_About this exercise_: Gather every line in the records that contains the string "series" and reproduce each one in full, in its original order.
== Data shown ==
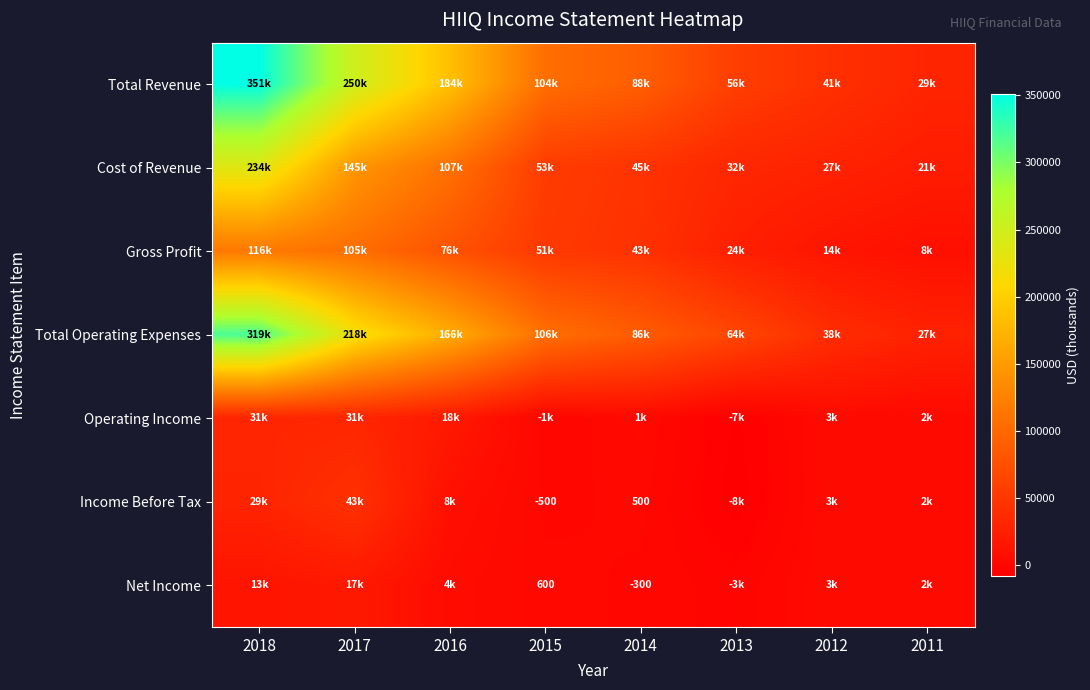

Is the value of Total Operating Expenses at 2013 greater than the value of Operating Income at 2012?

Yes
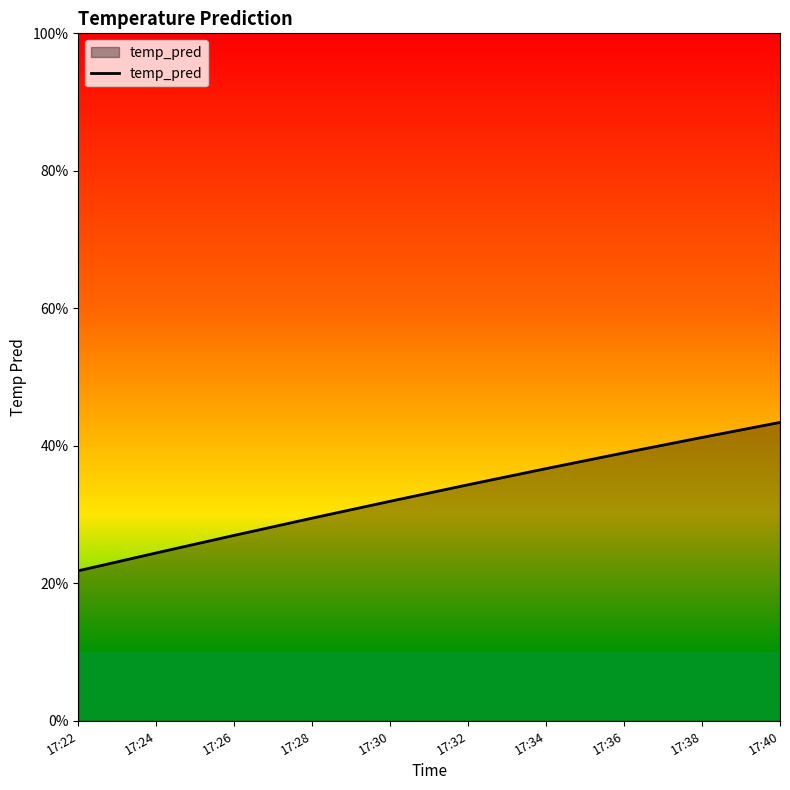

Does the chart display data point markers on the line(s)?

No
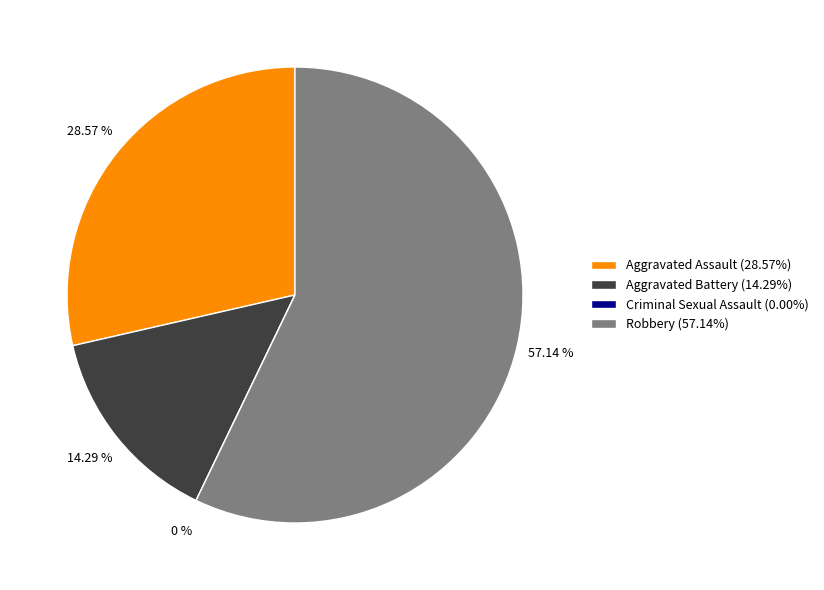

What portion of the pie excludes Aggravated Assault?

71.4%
===
== Data shown ==
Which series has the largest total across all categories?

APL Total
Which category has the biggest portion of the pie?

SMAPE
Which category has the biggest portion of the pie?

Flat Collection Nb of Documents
===
== Data shown ==
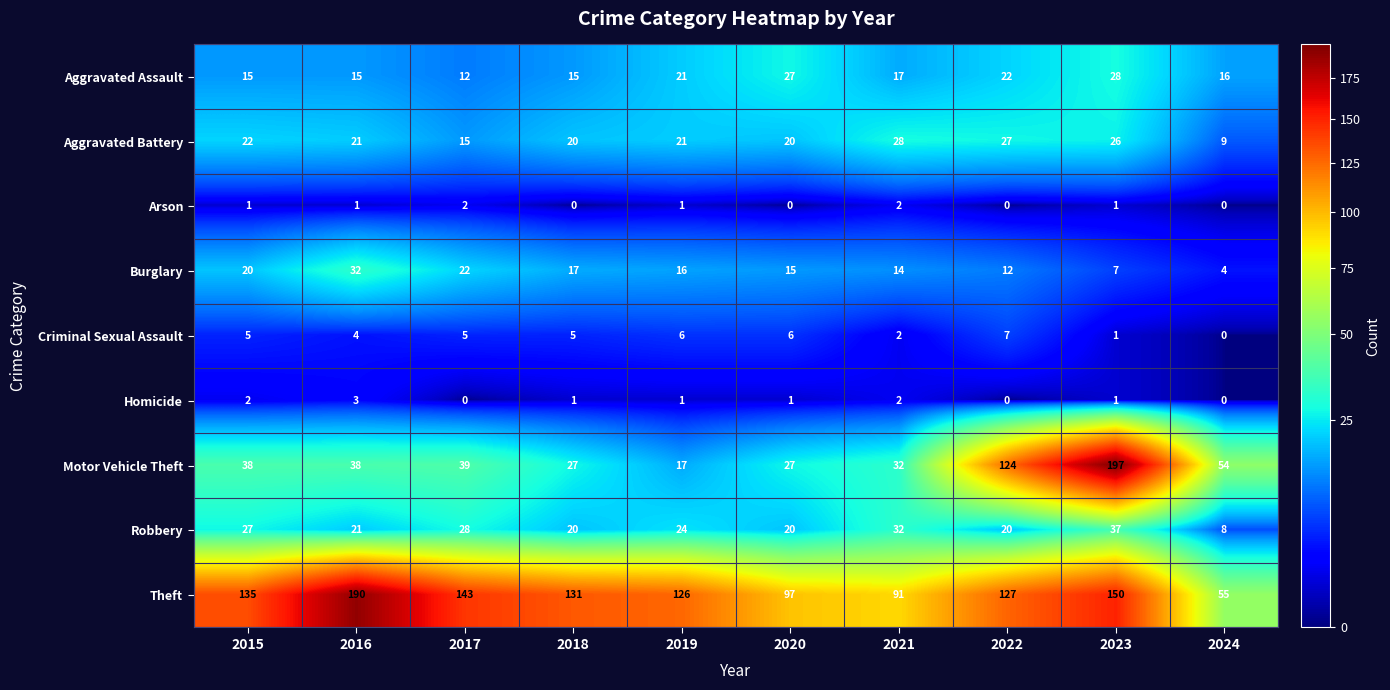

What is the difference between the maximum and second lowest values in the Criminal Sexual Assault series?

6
===
_Expected answer_:
Which series has the largest total across all categories?
What is the difference between the maximum and second lowest values in the Criminal Sexual Assault series?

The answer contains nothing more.